**Problem to work on**
Filter the material, keeping only lines with the word "round".
=== Begin Enclosure ===
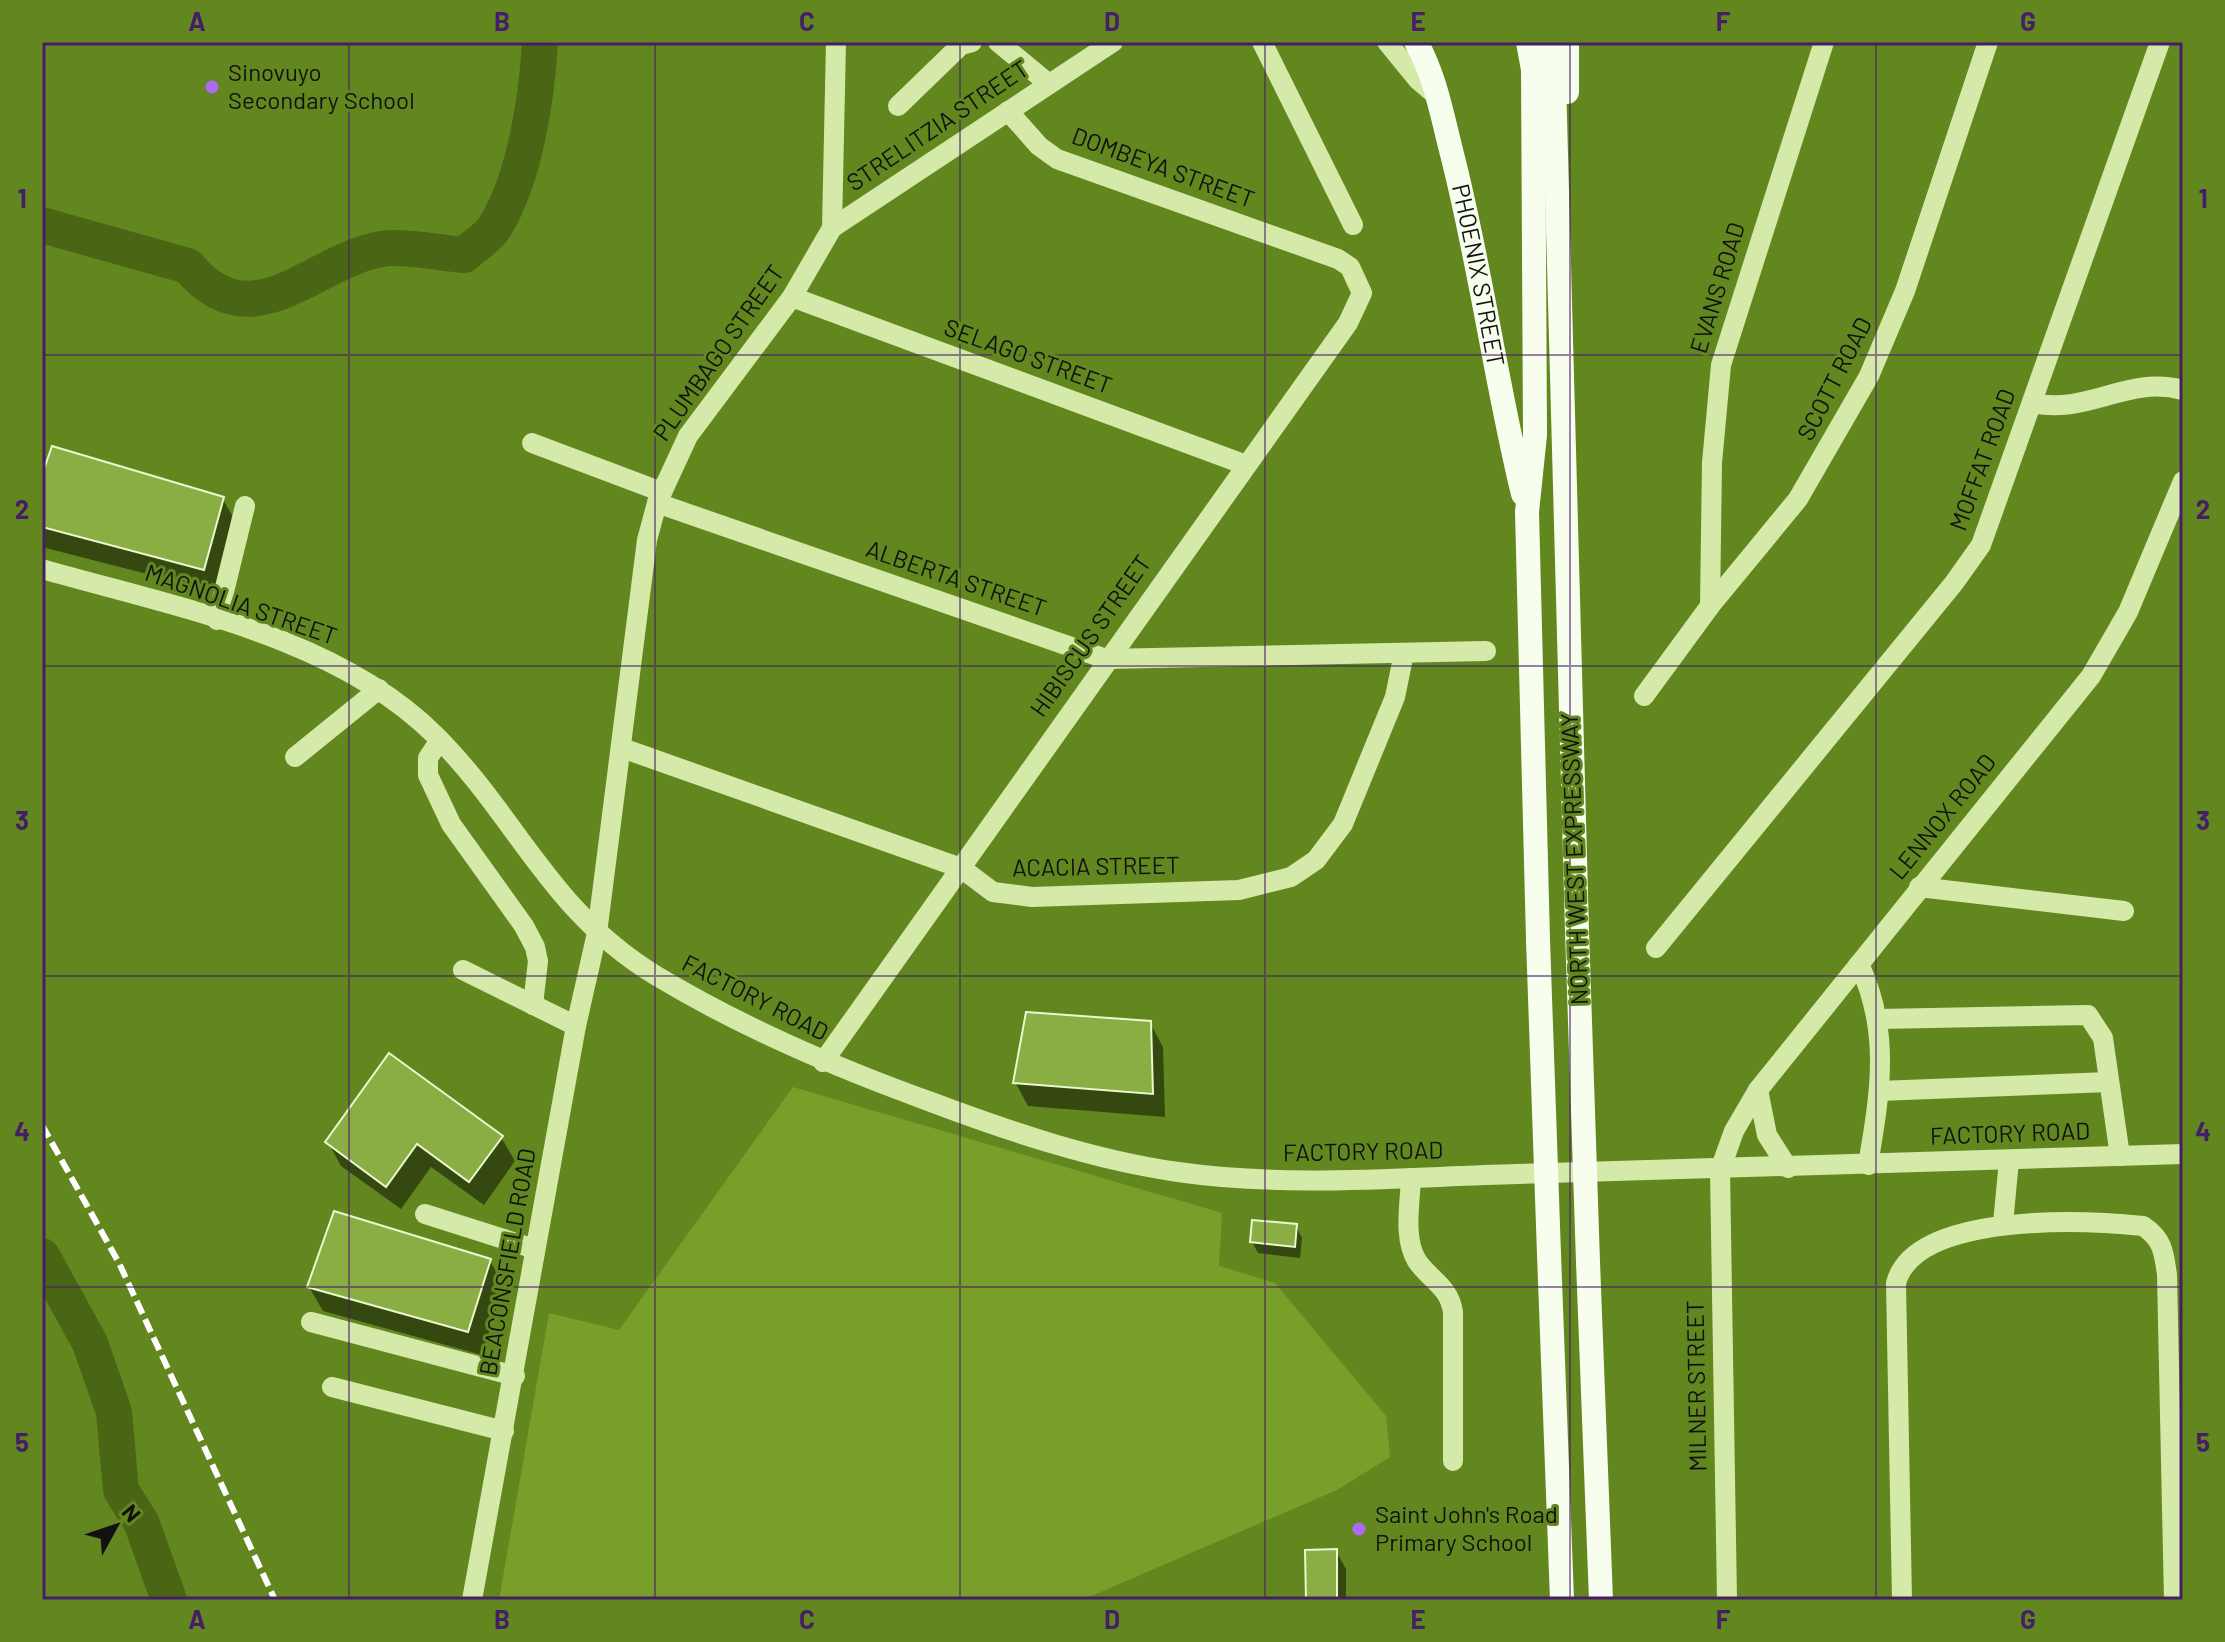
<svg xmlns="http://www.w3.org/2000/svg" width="2225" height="1642" font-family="Barlow,sans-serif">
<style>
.green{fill:#789f29}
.shadow{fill:#0007}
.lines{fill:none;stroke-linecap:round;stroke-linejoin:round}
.river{stroke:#4a6615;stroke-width:36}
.building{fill:#8aad44;stroke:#eaf8ce;stroke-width:2}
.minor{stroke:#d5eaa9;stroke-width:20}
.major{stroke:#f7feed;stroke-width:24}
.rail{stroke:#fff;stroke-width:6;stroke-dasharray:14 6;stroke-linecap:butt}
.major-bridge{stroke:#f7feed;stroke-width:24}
.grid{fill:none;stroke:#461e68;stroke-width:2;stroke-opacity:0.55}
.poi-dot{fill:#af69f8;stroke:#63871f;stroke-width:3}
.labels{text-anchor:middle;stroke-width:6;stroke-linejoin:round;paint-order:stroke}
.poi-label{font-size:24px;fill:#111;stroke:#63871f;text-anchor:start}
.street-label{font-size:24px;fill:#111;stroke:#63871f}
.neatline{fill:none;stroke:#461e68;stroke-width:3}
.grid-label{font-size:26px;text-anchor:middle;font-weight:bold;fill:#461e68}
</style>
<rect width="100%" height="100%" fill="#63871f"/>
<polygon class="green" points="793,1087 1222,1213 1219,1266 1275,1283 1386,1416 1390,1457 1337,1490 1082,1600 499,1600 549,1313 619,1330"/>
<g class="shadow">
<polygon points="42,482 222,498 236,522 217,592 42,547"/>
<polygon points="1150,1023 1163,1047 1165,1117 1028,1106 1015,1082"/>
<polygon points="501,1137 515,1161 484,1205 431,1167 401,1209 341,1166 328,1142"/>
<polygon points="1296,1226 1302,1238 1300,1258 1258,1253 1252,1242"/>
<polygon points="490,1261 504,1285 482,1355 323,1311 309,1287"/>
<polygon points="1336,1551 1346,1569 1346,1600 1308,1600"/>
</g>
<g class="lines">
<g class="river">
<path d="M 42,225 L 188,266 C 255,347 318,253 390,248 C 414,247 440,253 464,255 C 474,246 490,236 496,225 C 525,177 537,97 540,42"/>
<polyline points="42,1256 90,1343 114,1412 121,1490 142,1524 169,1600"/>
</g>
</g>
<g class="building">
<polygon points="52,446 224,497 204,570 42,527 42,475"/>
<polygon points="1026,1012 1151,1021 1153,1094 1013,1083"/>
<polygon points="389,1053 503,1136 469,1182 417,1144 386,1187 325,1142"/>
<polygon points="334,1211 491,1259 468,1332 307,1287"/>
<polygon points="1252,1220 1297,1224 1295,1247 1250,1242"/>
<polygon points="1337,1549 1337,1600 1306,1600 1305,1550"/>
</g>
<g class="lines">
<g class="minor">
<polyline points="998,42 1049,84"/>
<polyline points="1262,42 1353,225"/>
<polyline points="1387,42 1418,80 1438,97"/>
<polyline points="898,106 961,45 972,42"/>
<polyline points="832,228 1113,42"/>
<polyline points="792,297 1246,465"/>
<path d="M 2032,403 C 2089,415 2127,375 2183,390"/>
<polyline points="532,443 662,492"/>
<polyline points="657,503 1106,659 1486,651"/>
<path d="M 42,569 C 174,607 336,636 436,736 C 517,817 550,911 655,975 C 743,1028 835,1067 931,1102 C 1011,1132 1094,1160 1178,1172 C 1290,1188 1404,1177 1517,1174 C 1739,1168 1961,1162 2183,1154"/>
<polyline points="1710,606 1712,463 1721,365 1824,42"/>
<polyline points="217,620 245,506"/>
<polyline points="1644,696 1710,606 1798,499 1869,376 1905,291 1988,42"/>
<polyline points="440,740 428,758 428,775 451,824 524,926 535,947 538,961 533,1005"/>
<polyline points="622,748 961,868 993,892 1032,897 1239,890 1291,877 1316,860 1343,824 1395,697 1404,653"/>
<polyline points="295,757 379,689"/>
<polyline points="1919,887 2124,911"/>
<polyline points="1656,948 1954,583 1981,545 2160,42"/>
<path d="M 1859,964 C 1891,1032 1880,1093 1868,1165"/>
<polyline points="463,970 576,1026"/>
<polyline points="1879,1019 2088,1015 2103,1038 2120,1156"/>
<polyline points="823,1062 1348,323 1362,293 1350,267 1338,259 1057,159 1039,146 1008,111"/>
<polyline points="1758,1090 1767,1135 1788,1168"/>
<polyline points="1879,1091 2109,1082"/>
<path d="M 1411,1178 C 1410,1204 1403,1238 1417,1261 C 1431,1281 1449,1286 1453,1312 L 1453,1461"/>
<polyline points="425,1214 535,1249"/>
<polyline points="2003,1224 2009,1160"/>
<polyline points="311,1322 515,1376"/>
<polyline points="332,1387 504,1431"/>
<polyline points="472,1600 576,1026 597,933 647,540 657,503 688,436 792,297 832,228 836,42"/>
<polyline points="1727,1600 1720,1170 1734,1131 1758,1090 2091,676 2128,612 2183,481"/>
<path d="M 1902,1600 L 1896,1283 C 1915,1212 2083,1220 2143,1226 C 2163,1239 2164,1253 2167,1275 L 2174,1600"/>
</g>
<g class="major">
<path id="s1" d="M 1416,42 C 1436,77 1443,120 1453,158 C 1481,269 1496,383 1523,494"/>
<polyline points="1528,42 1533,70 1535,435 1527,512 1538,940"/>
<polyline points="1547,42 1554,80 1577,931"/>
<polyline points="1567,92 1567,42"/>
<polyline points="1549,1254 1562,1600"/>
<polyline points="1588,1262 1601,1600"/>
</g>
<polyline class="rail" points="42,1125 119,1263 275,1600"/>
<g class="major-bridge">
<polyline points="1577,931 1588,1262"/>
<polyline points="1538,940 1549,1254"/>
</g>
</g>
<path class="grid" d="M 349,42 L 349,1600M 655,42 L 655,1600M 960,42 L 960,1600M 1265,42 L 1265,1600M 1570,42 L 1570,1600M 1876,42 L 1876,1600M 42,355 L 2183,355M 42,666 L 2183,666M 42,976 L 2183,976M 42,1287 L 2183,1287"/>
<g class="poi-dot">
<circle cx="212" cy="87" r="8"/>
<circle cx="1359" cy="1529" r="8"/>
</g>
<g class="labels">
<g class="poi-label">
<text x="228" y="81">Sinovuyo<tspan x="228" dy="28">Secondary School</tspan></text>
<text x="1375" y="1523">Saint John's Road<tspan x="1375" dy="28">Primary School</tspan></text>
</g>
<g class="street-label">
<text transform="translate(938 126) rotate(-34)" y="8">STRELITZIA STREET</text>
<text transform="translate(1163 168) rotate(20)" y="8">DOMBEYA STREET</text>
<text dy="8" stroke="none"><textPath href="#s1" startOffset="242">PHOENIX STREET</textPath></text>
<text transform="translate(1718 288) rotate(-73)" y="8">EVANS ROAD</text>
<text transform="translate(719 353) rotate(-55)" y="8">PLUMBAGO STREET</text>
<text transform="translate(1028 357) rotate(20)" y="8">SELAGO STREET</text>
<text transform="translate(1835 379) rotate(-63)" y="8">SCOTT ROAD</text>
<text transform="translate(1983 460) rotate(-70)" y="8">MOFFAT ROAD</text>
<text transform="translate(956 579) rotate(19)" y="8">ALBERTA STREET</text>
<text transform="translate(241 605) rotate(19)" y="8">MAGNOLIA STREET</text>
<text transform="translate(1091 636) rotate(-55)" y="8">HIBISCUS STREET</text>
<text transform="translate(1943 817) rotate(-51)" y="8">LENNOX ROAD</text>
<text transform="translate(1575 859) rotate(-92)" y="8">NORTH WEST EXPRESSWAY</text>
<text transform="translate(1096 867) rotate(-1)" y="8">ACACIA STREET</text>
<text transform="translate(755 998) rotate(27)" y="8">FACTORY ROAD</text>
<text transform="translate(2010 1134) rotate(-2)" y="8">FACTORY ROAD</text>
<text transform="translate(1363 1152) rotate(-1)" y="8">FACTORY ROAD</text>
<text transform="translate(508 1262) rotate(-80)" y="8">BEACONSFIELD ROAD</text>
<text transform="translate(1697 1386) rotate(-91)" y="8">MILNER STREET</text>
</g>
</g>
<rect width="2225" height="1642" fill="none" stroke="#63871f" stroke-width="88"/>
<g transform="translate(116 1526) rotate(50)" stroke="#63871f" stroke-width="6" paint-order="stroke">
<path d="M0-6L14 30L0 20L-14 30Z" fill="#111111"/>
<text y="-12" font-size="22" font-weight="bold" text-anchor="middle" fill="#111111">N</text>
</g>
<rect x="44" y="44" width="2137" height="1554" class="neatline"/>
<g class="grid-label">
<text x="197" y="31">A</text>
<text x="502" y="31">B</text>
<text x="807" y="31">C</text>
<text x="1112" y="31">D</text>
<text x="1418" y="31">E</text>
<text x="1723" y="31">F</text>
<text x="2028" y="31">G</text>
<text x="22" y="208">1</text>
<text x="2203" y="208">1</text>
<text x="22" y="519">2</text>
<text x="2203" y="519">2</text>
<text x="22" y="830">3</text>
<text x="2203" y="830">3</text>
<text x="22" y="1141">4</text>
<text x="2203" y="1141">4</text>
<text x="22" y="1452">5</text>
<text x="2203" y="1452">5</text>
<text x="197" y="1629">A</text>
<text x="502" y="1629">B</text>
<text x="807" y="1629">C</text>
<text x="1112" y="1629">D</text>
<text x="1418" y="1629">E</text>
<text x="1723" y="1629">F</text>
<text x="2028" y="1629">G</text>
</g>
</svg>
=== End Enclosure ===
**Output of the exercise**
.lines{fill:none;stroke-linecap:round;stroke-linejoin:round}
.labels{text-anchor:middle;stroke-width:6;stroke-linejoin:round;paint-order:stroke}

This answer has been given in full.